In the tentative deal with General Motors, the union won on many of its goals, including a path to permanent employment for temporary autoworkers, a faster route to top pay for workers hired after 2007 and a flattened pay structure for permanent employees, who would reach $32.32 per hour by the end of the four-year deal.  The biggest obvious loss for the union is the continued closure of the Lordstown Assembly plant in Ohio.
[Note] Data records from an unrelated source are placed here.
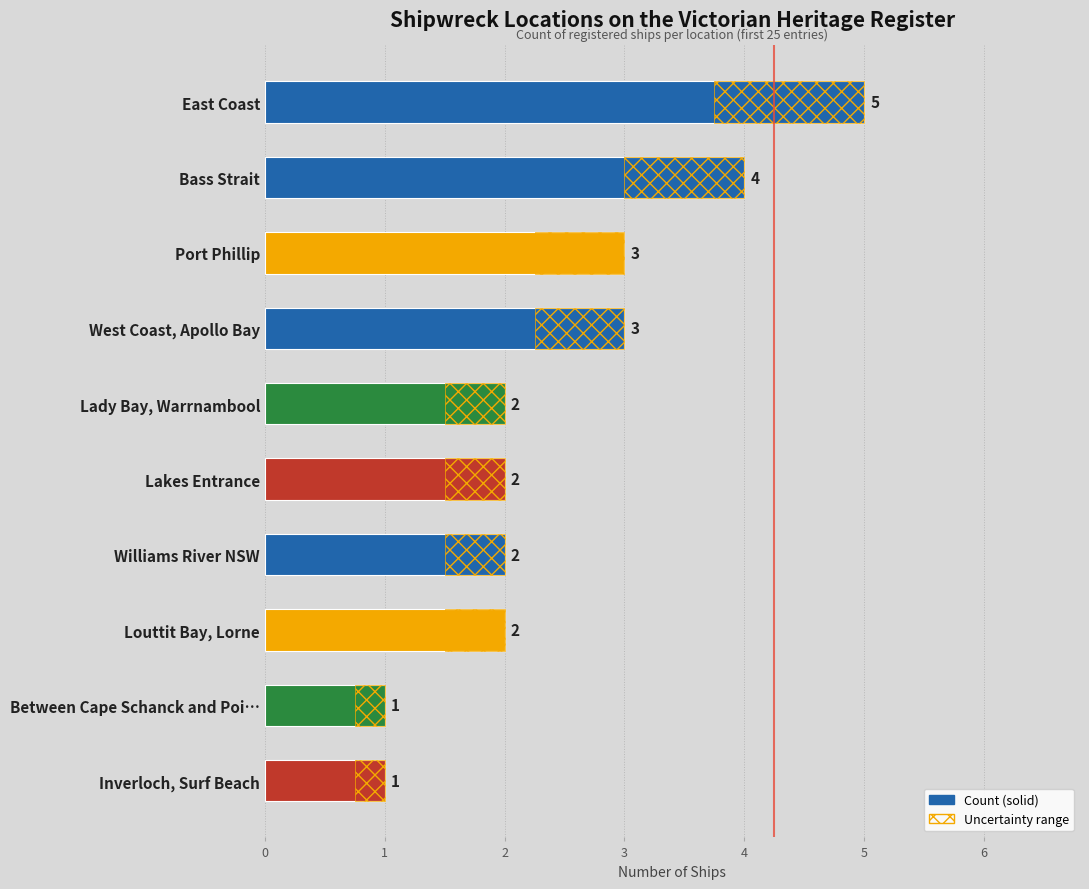

List the labels in order of Count value, smallest first.

8, 9, 4, 5, 6, 7, 2, 3, 1, 0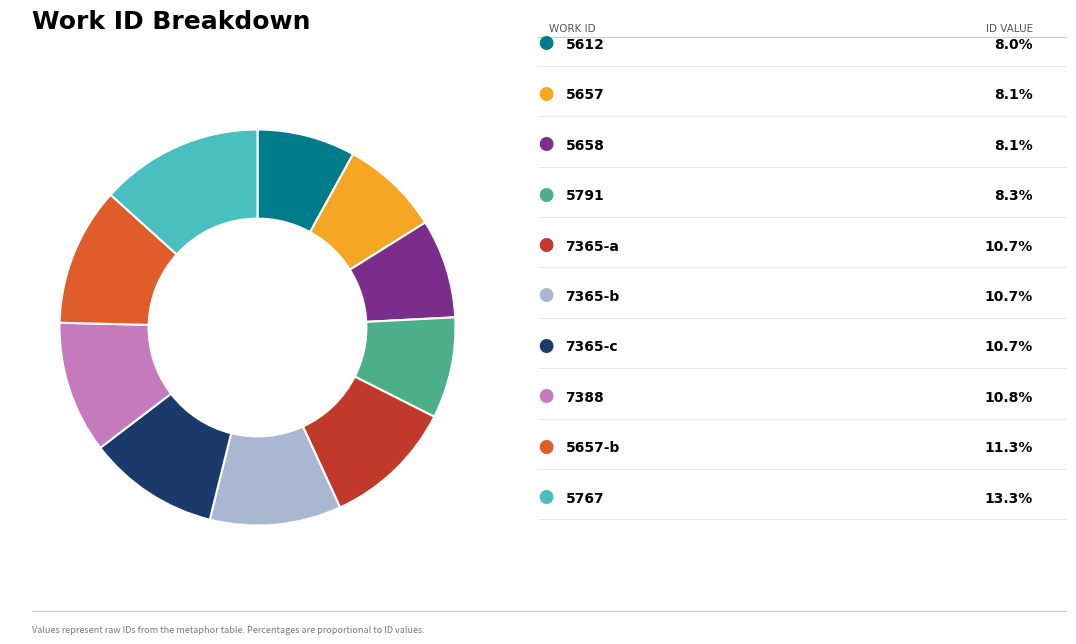

Does any single category account for the majority?

No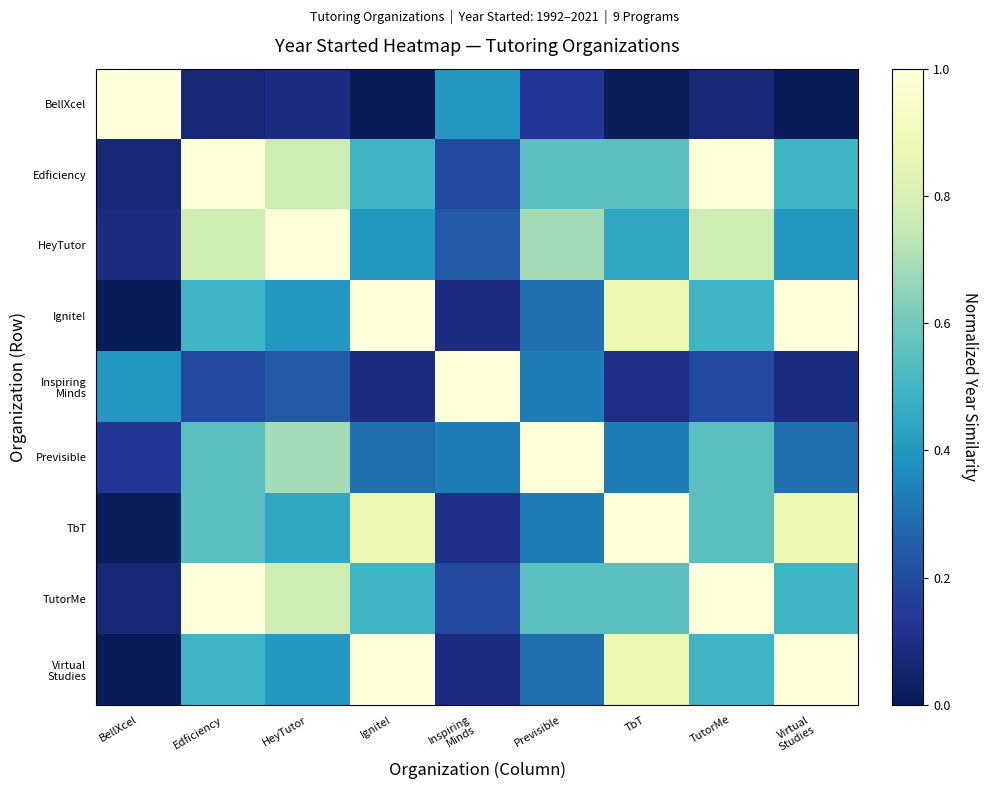

Rank the series at BellXcel from lowest to highest value.

Ignite!, Virtual Studies, TbT, Edficiency, TutorMe, HeyTutor, Previsible, Inspiring Minds, BellXcel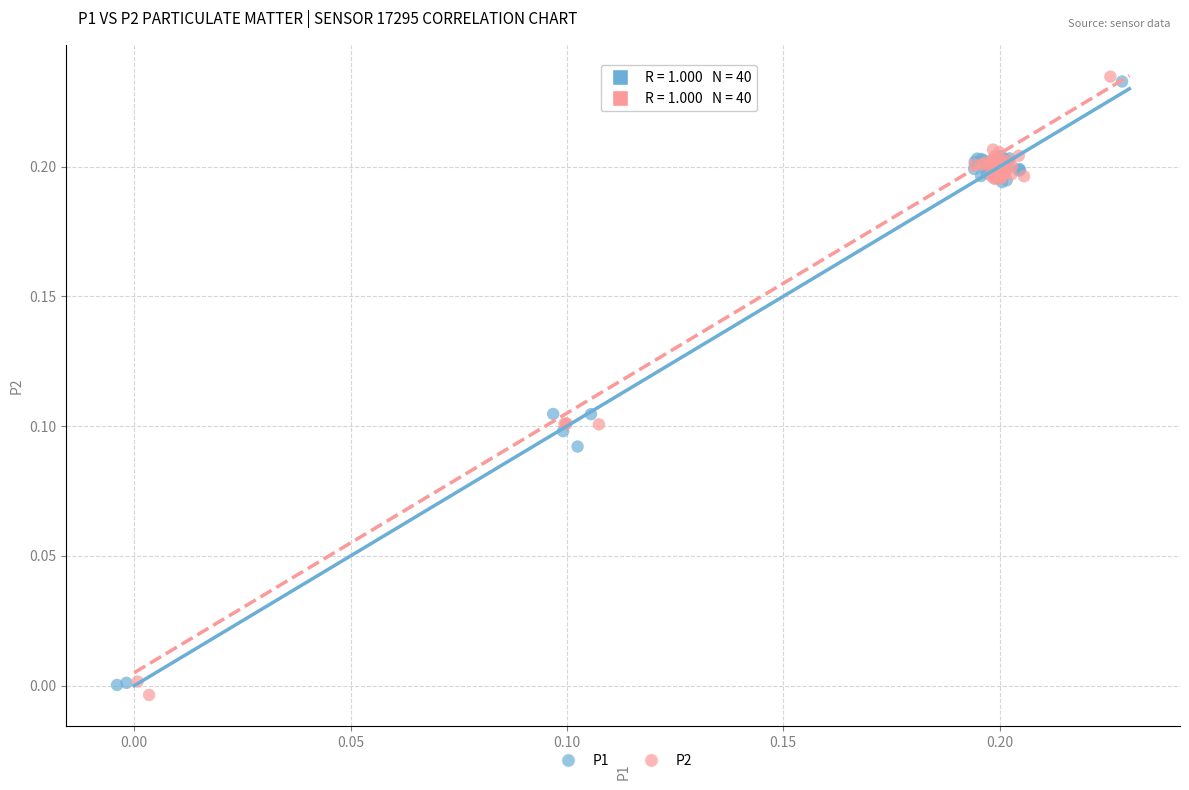

Which series has the largest Y range (max minus min)?

P2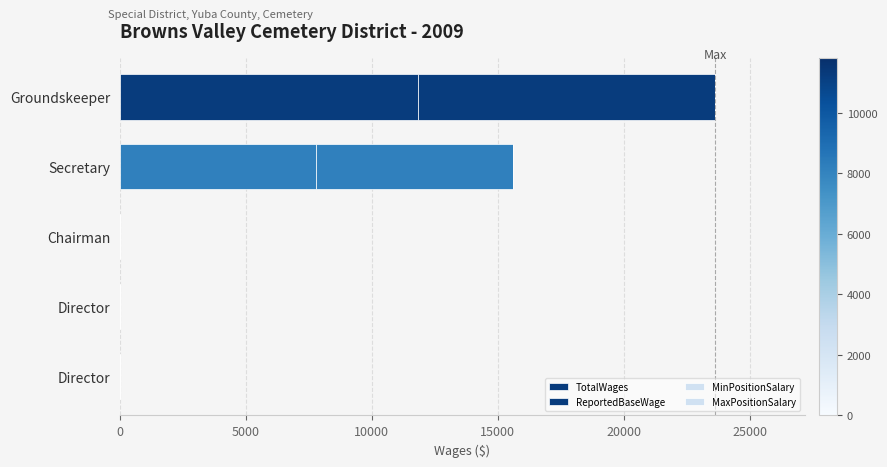

Count the number of categories in the chart.

5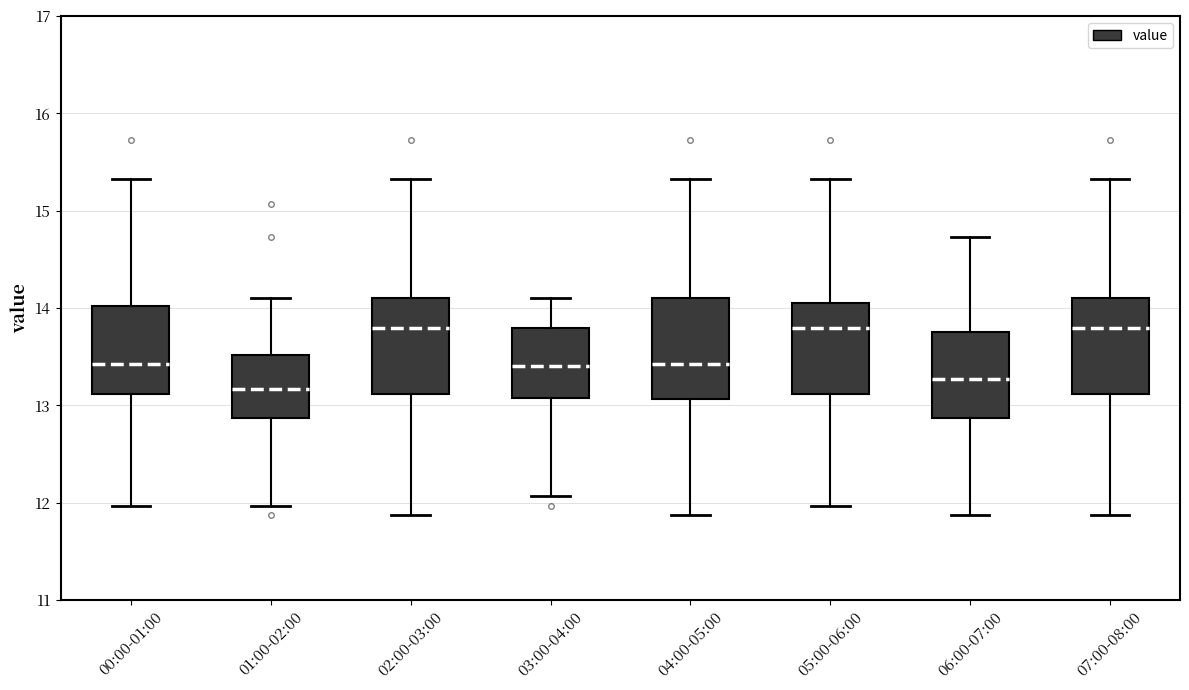

Where does the lower whisker of the box for 03:00-04:00 end on the y-axis? The values are not printed on the chart, so give them approximately, as read against the axis.

12.1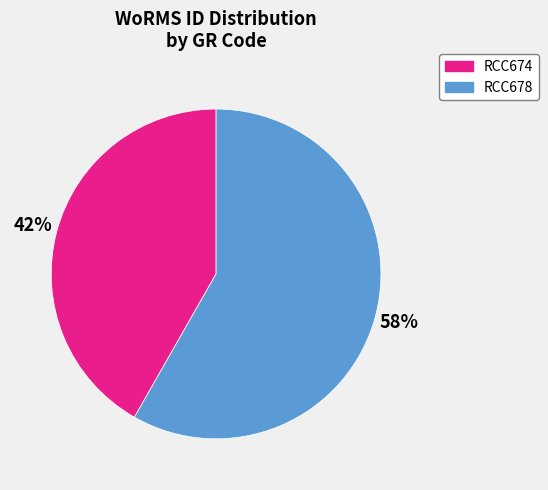

Is there a majority slice in this chart?

Yes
The Lordstown Assembly Plant in Ohio is to remain closed, as will transmission plants in Warren and Baltimore; and a parts distribution center in Fontana, California, will close during the term of the contract.  The union said it negotiated assistance packages for workers at Lordstown, Warren and Baltimore transmission plants, including $75,000 payments for eligible production workers and $85,000 for skilled workers who retire.  There are also buyout options for those not eligible to retire.

Some other features of the deal include UAW-represented GM workers will get a bonus of $11,000 upon ratification of the deal and temporary workers will get $4,500.  GM will invest $7.7 billion in U.S. facilities to create or retain 9,000 jobs.  There will be wage increases of 3% in the second and fourth year of the contract, with 4% lump sum payments in the first and third years.  Temporary workers, who have been paid $15-$19 an hour with inferior benefits to permanent autoworkers, get a path to a permanent role starting next year. Part-time workers get a path to regular status starting in 2021. These workers also get improved paid and unpaid time off.  By September 2023, all permanent manufacturing employees will be at $32.32 per hour.

The tentative deal is far from perfect and the UAW is trying to persuade union workers to accept the deal.  Experts said General Motors has lost more than $1 billion in profits, while line workers have lost nearly $750 million in income. With the state of Michigan are losing tax dollars, there’s a growing sentiment that something has to change soon and many hope this deal will finally end the strike.